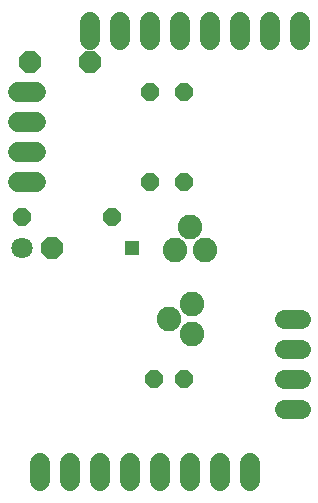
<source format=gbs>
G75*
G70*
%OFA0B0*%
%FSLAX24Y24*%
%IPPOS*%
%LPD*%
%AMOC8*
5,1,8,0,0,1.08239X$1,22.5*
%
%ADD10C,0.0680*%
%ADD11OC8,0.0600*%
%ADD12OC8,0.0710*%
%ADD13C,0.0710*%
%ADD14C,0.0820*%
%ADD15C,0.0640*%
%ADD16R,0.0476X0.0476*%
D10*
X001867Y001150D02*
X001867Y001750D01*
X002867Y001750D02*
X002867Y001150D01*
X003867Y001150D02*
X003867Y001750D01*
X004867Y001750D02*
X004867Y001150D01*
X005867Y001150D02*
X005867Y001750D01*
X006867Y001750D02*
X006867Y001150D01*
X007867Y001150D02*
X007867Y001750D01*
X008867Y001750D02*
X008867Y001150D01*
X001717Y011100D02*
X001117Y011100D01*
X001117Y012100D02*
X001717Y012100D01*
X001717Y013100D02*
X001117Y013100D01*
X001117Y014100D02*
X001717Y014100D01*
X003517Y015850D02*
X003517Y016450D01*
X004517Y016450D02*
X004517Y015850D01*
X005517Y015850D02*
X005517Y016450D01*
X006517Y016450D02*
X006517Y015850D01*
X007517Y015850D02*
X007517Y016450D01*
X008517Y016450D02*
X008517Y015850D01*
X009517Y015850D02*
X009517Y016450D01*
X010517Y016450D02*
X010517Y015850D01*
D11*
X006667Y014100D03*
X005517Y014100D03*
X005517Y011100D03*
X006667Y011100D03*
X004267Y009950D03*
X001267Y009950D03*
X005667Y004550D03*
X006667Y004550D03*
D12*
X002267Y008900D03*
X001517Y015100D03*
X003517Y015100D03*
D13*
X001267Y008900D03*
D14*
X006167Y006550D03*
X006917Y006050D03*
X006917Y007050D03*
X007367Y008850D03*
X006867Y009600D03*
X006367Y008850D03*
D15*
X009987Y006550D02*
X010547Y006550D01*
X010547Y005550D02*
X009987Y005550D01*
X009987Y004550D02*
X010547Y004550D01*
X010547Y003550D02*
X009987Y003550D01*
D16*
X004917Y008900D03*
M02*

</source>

--------------------------------------------------

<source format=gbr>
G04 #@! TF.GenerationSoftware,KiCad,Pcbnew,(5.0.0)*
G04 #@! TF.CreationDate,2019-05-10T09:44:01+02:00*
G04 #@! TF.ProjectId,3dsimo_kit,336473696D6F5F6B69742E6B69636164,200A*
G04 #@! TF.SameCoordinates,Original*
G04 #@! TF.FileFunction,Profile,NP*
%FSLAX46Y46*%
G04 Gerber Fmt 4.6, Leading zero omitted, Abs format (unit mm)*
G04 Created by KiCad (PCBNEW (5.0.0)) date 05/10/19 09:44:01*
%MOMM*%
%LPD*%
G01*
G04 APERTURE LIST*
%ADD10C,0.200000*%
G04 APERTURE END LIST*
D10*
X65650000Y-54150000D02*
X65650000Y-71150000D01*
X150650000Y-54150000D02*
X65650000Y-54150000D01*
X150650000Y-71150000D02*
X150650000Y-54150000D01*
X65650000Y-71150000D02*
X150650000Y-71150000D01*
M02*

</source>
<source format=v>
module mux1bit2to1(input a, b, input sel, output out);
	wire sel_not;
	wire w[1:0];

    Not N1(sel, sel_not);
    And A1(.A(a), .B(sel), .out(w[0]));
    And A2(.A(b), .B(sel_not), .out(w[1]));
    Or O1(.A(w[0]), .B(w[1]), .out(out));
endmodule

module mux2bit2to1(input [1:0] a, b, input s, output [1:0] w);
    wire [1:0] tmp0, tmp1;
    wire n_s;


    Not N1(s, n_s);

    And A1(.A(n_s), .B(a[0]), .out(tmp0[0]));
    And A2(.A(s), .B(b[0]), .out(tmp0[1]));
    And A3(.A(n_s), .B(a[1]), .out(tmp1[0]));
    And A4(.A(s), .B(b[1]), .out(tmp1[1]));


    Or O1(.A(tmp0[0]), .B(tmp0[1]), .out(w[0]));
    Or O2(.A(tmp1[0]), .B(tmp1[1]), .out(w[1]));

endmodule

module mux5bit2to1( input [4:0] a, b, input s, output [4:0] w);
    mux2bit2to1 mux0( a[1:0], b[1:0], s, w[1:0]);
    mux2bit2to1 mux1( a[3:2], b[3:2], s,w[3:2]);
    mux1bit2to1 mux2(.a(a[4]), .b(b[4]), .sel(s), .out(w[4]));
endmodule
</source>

--------------------------------------------------

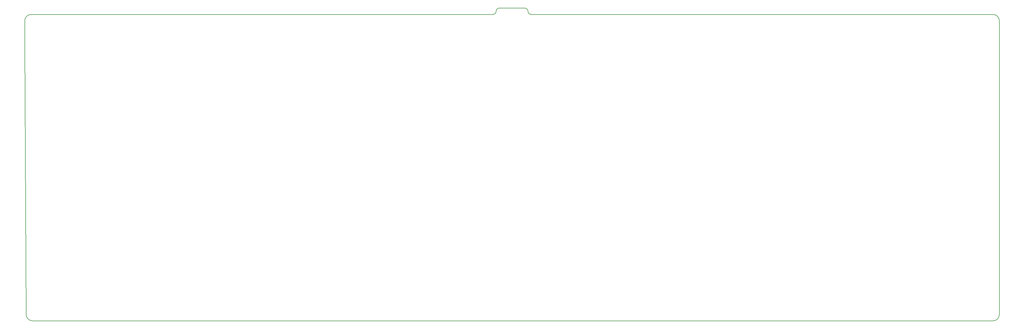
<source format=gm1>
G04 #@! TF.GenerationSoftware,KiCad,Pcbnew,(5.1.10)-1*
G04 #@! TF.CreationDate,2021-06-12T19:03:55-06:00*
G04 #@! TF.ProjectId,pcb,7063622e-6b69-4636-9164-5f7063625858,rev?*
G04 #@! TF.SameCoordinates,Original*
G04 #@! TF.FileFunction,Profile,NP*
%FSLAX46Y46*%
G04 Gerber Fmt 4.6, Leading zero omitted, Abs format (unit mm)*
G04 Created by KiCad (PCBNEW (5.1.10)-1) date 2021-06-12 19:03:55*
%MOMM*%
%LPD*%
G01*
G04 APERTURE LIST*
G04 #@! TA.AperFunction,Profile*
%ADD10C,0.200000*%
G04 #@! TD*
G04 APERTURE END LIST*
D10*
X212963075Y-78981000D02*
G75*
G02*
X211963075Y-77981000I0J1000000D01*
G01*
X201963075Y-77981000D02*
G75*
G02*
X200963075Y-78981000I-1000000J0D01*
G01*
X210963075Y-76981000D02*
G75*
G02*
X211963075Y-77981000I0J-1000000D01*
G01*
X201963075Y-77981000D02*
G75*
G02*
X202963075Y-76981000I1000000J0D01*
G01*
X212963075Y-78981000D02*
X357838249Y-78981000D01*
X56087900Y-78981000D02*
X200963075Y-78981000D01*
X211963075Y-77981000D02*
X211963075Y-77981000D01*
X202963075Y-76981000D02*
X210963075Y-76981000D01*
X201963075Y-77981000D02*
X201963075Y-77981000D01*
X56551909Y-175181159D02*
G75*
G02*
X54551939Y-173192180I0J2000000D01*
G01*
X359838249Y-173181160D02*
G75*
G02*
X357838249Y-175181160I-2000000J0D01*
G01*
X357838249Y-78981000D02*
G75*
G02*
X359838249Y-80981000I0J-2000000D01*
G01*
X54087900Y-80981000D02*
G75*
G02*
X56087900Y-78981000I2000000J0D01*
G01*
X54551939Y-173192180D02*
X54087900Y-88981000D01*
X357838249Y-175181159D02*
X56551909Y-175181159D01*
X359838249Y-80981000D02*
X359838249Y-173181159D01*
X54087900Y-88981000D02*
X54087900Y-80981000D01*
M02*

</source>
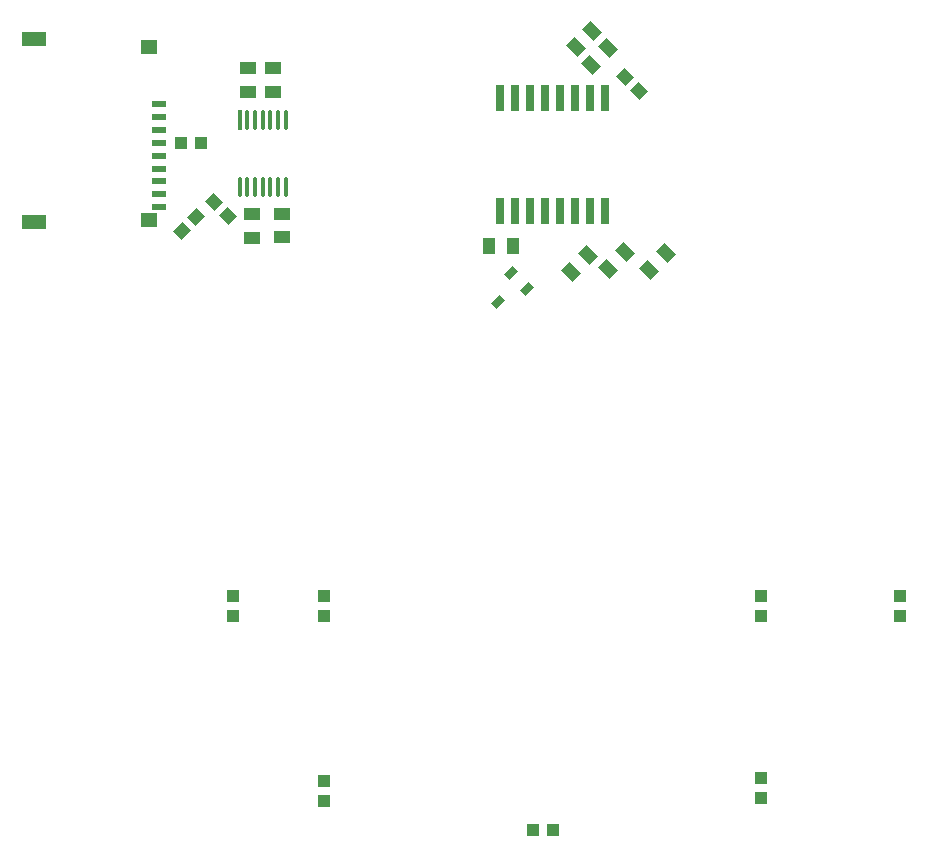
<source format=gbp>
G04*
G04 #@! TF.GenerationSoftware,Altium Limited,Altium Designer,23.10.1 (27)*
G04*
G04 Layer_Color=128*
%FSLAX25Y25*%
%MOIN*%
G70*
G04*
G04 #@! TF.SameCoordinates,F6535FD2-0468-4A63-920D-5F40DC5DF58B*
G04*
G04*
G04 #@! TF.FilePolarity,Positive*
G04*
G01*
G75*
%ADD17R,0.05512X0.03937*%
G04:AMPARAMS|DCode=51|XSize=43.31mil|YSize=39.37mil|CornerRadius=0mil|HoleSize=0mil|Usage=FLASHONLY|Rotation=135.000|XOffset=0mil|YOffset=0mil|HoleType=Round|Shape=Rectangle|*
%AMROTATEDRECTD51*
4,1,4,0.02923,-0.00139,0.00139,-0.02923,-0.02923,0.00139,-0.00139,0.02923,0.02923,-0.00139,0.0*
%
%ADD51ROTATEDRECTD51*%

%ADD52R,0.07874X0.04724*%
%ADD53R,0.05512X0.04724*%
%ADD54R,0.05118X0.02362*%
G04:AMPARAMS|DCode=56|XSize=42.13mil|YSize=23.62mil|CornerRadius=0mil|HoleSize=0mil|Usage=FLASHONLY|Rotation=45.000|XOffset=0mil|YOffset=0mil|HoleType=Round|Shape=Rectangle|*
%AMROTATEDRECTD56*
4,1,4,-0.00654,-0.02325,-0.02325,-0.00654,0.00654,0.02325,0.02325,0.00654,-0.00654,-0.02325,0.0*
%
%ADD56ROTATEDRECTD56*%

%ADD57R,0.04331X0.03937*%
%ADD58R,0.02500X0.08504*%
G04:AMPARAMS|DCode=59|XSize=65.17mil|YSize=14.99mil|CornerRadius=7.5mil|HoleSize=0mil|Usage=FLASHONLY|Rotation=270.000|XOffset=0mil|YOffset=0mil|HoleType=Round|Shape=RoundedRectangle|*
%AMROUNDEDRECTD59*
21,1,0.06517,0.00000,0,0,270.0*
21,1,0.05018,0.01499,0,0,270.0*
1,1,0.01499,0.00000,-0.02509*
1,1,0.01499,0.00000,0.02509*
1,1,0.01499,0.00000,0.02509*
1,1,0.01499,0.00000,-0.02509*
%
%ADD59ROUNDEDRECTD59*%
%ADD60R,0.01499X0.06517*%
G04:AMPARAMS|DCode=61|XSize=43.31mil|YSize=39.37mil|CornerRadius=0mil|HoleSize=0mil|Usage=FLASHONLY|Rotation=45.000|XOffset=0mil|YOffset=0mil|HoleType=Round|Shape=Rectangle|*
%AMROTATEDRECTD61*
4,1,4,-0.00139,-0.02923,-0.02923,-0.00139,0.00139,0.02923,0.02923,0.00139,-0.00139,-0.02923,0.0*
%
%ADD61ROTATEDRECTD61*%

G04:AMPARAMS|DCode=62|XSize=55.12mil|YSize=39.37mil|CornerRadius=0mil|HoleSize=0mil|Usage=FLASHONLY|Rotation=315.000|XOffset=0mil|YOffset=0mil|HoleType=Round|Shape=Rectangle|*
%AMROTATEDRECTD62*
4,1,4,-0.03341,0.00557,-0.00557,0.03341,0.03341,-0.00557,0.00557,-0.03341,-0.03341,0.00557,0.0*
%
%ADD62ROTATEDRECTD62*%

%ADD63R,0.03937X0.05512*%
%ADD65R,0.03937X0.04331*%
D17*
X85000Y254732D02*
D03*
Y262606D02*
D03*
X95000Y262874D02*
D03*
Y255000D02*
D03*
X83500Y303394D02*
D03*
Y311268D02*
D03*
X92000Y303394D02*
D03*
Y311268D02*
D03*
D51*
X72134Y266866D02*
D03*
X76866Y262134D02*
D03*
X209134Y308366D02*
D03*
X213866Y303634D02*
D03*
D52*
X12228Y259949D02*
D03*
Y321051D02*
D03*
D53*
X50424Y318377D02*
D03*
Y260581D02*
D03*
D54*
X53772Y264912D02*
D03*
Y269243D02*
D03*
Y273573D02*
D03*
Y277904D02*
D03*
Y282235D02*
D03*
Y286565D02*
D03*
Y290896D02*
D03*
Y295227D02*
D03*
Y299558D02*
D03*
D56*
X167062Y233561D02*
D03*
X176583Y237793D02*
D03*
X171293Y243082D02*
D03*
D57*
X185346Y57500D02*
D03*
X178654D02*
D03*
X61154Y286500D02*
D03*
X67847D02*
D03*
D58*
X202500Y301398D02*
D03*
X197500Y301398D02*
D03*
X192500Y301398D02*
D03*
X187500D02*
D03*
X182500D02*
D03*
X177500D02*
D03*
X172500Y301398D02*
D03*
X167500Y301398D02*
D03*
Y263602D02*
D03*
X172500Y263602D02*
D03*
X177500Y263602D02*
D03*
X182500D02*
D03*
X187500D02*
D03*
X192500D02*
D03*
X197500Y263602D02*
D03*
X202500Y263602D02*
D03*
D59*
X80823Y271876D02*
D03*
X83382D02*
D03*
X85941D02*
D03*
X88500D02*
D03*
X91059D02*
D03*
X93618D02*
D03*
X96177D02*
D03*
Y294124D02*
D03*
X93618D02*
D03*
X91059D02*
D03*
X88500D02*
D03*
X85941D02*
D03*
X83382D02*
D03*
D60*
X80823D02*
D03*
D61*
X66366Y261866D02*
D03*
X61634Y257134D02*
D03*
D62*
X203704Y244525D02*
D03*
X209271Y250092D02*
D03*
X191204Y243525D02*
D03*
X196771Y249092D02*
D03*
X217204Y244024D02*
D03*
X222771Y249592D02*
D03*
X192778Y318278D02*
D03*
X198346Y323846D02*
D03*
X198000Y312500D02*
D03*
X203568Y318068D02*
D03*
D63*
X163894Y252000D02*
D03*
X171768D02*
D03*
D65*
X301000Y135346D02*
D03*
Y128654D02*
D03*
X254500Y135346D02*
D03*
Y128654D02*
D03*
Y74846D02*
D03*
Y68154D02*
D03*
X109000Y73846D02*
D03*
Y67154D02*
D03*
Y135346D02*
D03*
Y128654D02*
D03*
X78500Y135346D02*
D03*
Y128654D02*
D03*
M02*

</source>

--------------------------------------------------

YOUR GOAL:
With the line that has "X008867Y001750D02*" as the first and the line that has "X005517Y015850D02*" as the last, repeat exactly that run of lines above and no more.

TASK OUTPUT:
X008867Y001750D02*
X008867Y001150D01*
X001717Y011100D02*
X001117Y011100D01*
X001117Y012100D02*
X001717Y012100D01*
X001717Y013100D02*
X001117Y013100D01*
X001117Y014100D02*
X001717Y014100D01*
X003517Y015850D02*
X003517Y016450D01*
X004517Y016450D02*
X004517Y015850D01*
X005517Y015850D02*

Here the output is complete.